- TEXT SECTION -
---
In order to get more specific information on microplastic pollution and its impact on the forest’s ecosystem, more time and study covering larger areas is necessary, he told the Dhaka Tribune. “We will need at least three years of research in order to come up with the final findings.”
However, the preliminary study found presence of other pollutants, especially DDT and lead. The researchers said it was most likely due to the human population living in the sample areas.
What are microplastics?
According to the United Nations Environment Programme (Unep), microplastics are plastic particles smaller than five milimetres in diameter. In the last 40 years, the concentration of microplastics has increased significantly in the surface waters of the ocean.
“We use plastics in everything we use in our day-to-day life, unaware of the serious effects it has on both the environment and humans,” Prof Nilufar Nahar, who is supervising the study, told the Dhaka Tribune.
---
- SUPPLIED MATERIAL -
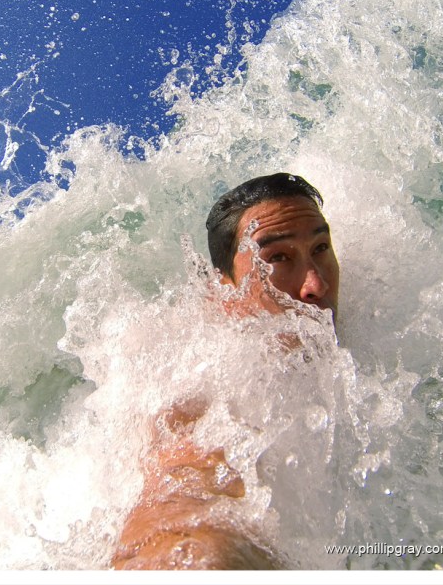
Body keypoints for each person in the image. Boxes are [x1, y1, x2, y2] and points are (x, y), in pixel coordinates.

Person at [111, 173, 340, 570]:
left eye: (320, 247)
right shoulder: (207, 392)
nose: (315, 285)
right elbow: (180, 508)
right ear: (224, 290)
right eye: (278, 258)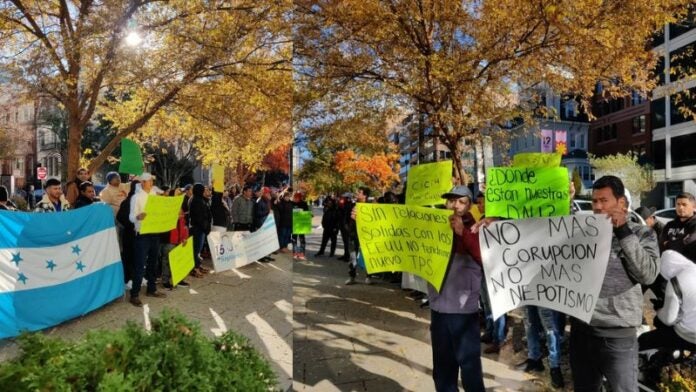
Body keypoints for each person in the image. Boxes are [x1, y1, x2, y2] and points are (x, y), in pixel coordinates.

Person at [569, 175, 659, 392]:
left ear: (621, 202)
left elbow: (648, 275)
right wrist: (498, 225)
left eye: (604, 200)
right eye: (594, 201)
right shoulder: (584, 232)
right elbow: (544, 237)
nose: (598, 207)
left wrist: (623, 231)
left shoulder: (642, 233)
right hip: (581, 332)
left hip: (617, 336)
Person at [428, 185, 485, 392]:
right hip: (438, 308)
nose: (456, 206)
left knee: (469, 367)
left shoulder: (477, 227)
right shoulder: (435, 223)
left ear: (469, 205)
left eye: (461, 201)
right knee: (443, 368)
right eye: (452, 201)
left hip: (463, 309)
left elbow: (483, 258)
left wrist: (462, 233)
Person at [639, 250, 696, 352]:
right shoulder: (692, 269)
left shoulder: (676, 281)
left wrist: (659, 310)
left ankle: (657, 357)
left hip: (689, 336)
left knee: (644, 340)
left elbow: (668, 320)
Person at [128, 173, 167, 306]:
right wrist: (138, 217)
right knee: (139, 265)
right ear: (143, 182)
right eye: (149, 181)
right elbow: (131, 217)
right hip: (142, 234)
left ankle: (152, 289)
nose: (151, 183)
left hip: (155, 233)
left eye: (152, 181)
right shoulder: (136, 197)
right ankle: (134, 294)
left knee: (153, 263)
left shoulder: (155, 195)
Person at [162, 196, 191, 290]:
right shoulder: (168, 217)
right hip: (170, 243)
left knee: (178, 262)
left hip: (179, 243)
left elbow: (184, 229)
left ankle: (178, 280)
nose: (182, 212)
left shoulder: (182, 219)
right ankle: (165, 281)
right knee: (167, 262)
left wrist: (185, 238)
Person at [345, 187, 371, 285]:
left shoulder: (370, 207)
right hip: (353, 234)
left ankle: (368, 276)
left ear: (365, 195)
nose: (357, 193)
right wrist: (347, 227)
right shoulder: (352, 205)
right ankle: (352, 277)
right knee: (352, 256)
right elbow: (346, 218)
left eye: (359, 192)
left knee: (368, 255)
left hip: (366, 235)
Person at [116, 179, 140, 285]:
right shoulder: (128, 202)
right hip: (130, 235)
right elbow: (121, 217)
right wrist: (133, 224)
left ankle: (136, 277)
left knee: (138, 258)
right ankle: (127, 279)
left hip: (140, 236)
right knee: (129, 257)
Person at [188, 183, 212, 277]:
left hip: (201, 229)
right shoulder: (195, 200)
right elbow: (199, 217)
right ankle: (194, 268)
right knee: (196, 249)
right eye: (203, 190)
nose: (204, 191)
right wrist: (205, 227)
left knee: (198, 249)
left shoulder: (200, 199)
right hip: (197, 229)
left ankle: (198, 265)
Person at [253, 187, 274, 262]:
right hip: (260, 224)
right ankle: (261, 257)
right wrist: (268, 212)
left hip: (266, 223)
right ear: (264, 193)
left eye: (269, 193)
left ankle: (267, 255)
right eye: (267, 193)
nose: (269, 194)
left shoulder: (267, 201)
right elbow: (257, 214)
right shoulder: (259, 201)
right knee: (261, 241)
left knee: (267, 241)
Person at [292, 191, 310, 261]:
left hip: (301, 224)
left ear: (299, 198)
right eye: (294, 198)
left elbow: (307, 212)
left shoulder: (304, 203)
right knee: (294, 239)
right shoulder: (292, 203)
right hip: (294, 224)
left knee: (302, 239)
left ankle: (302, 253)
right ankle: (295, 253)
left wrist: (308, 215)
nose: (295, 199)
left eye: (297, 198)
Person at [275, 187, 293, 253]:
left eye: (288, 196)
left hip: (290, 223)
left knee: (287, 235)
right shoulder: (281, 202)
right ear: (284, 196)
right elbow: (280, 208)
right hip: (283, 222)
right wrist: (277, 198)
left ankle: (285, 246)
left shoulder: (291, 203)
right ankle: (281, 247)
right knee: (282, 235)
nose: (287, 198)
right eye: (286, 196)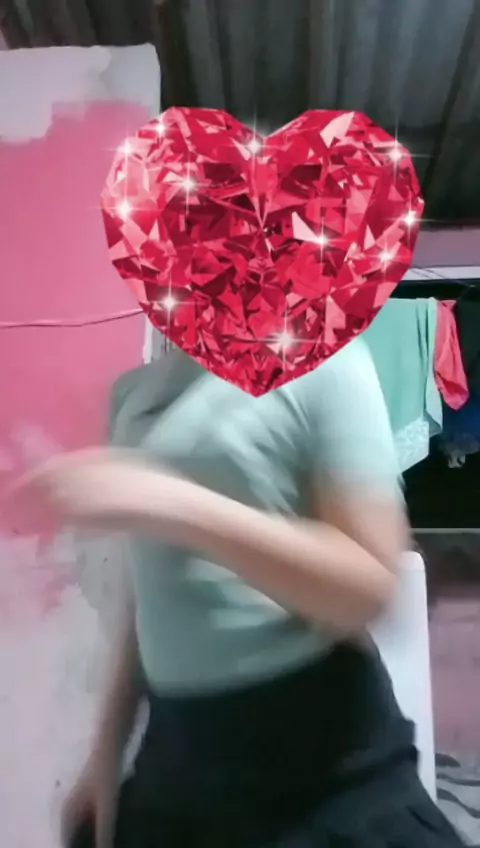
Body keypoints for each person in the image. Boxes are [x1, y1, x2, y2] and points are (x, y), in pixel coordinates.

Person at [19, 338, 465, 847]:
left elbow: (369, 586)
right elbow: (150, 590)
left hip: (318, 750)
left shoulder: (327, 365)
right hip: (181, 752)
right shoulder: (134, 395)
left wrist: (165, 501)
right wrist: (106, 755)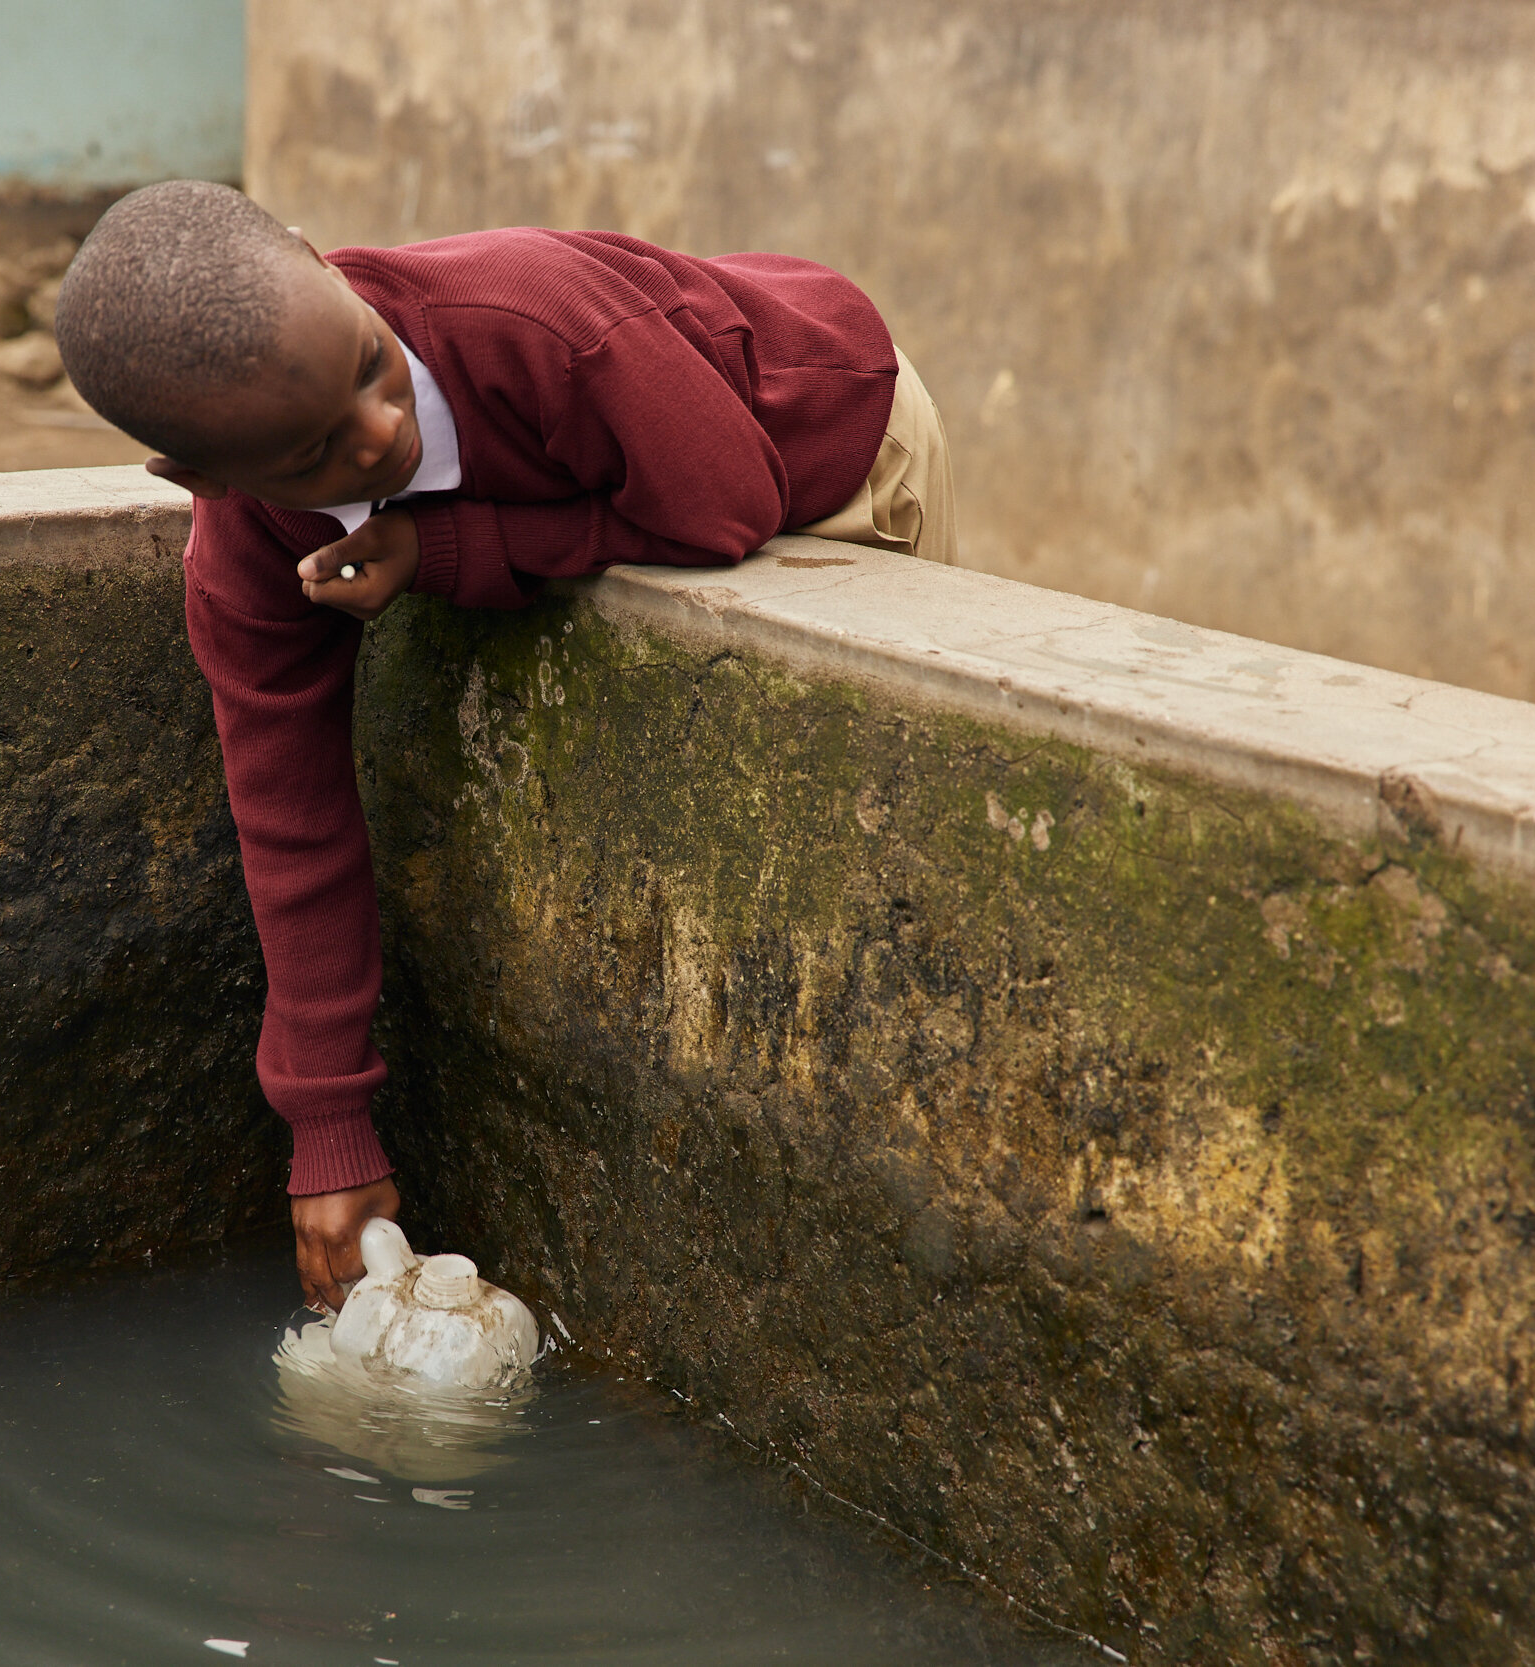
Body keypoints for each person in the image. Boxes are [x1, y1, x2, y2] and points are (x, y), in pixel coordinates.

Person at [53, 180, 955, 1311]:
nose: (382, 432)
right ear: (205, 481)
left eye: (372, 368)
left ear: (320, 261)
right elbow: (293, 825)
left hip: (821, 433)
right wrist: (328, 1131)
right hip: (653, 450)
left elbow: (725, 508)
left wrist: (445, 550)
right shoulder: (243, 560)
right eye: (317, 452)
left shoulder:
---
- TASK LIST -
a - Edit the microplastics passage between "However, the preliminary" and "of the ocean.", inclusive, putting "initial" in place of "preliminary".
b - Write the next few sentences of the microplastics passage, picking up after its final line.
The material is separate from the microplastics passage.

- ANSWERS FOR EACH ITEM -
a -
However, the initial study found presence of other pollutants, especially DDT and lead. The researchers said it was most likely due to the human population living in the sample areas.
What are microplastics?
According to the United Nations Environment Programme (Unep), microplastics are plastic particles smaller than five milimetres in diameter. In the last 40 years, the concentration of microplastics has increased significantly in the surface waters of the ocean.

b -
“This research on the Sundarbans is first of its kind in Bangladesh and very timely and important. It will help us find the extent of the pollution and identify the steps to prevent contamination of the Sundarbans,” she added.
“Development of industrial infrastructure in the areas surrounding the Sundarbans has increased over the years, posing potential threat to this unique ecosystem. The plastic waste discharged by the industries ends up in the Bay of Bengal, and some of it passes through the Sundarbans, affecting its ecosystem,” said Shoeb. “Precautions must be taken to minimise contamination of this system.”